- Henny Porten in a scene from the film
- Directed by: Carl Froelich
- Written by: Robert Liebmann; Walter Supper; Hans Wilhelm;
- Produced by: Carl Froelich; Henny Porten; Wilhelm von Kaufmann;
- Starring: Ralph Arthur Roberts; Angelo Ferrari; Henny Porten;
- Cinematography: Gustave Preiss
- Music by: Werner R. Heymann
- Production company: Henny Porten-Froelich-Produktion
- Distributed by: UFA
- Release date: 25 February 1927;
- Running time: 94 minutes
- Country: Germany
- Languages: Silent; German intertitles;

= My Aunt, Your Aunt (1927 film) =

1927 film directed by Carl Froelich

My Aunt, Your Aunt (Meine Tante – deine Tante) is a 1927 German silent comedy film directed by Carl Froelich and starring Ralph Arthur Roberts, Angelo Ferrari and Henny Porten. It was shot at the Tempelhof Studios in Berlin and premiered at the city's Ufa-Palast am Zoo. The film's sets were designed by the art director Franz Schroedter.

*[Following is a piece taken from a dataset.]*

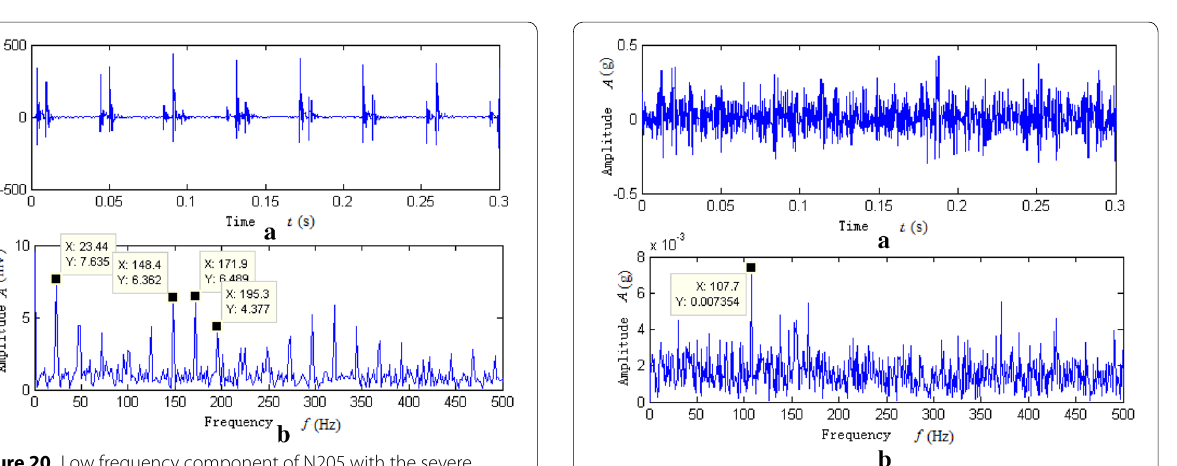
Figure 22 Filter result of 6205 with the slight defect on the outer race: ( a ) time waveform, ( b ) local spectrum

It was made by the leading German studio of the era UFA GmbH and distributed as part of the Parufamet agreement.

It shares its name with two sound films released in 1939 and 1956.

==Cast==
- Ralph Arthur Roberts as Bodo von Bocksdorf
- Angelo Ferrari as Edgar von Bocksdorf, dessen Neffe
- Henny Porten as Helene, seine Frau
- Harry Grunwald as Pepi Smith, Artist
- Leopold von Ledebur as Der Diener
- Willi Allen as Der Koch
- Marian Alma as Der Pfarrer
- Hans Baldner as Der Arzt
- Hugo Döblin as Der Apotheker
- Wilhelm Bendow as Dr. Gänsichen
- Alice Torning as Seine Braut

==Bibliography==
- Grange, William. Cultural Chronicle of the Weimar Republic. Scarecrow Press, 2008.